:: TASK BRIEF ::
From the line with "les travailleurs des" through the final line of the entries below, write out each line exactly and nothing else.
+++ INFORMATION PROVIDED +++
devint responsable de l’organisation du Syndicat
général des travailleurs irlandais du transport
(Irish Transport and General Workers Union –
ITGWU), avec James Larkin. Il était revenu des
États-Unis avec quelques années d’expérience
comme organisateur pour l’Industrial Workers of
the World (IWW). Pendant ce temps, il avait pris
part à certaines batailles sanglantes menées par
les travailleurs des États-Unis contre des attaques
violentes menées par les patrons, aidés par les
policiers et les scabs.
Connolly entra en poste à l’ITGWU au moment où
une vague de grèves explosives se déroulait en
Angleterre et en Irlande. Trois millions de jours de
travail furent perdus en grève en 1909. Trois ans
+++
:: EXERCISE SOLUTION ::
les travailleurs des États-Unis contre des attaques
violentes menées par les patrons, aidés par les
policiers et les scabs.
Connolly entra en poste à l’ITGWU au moment où
une vague de grèves explosives se déroulait en
Angleterre et en Irlande. Trois millions de jours de
travail furent perdus en grève en 1909. Trois ans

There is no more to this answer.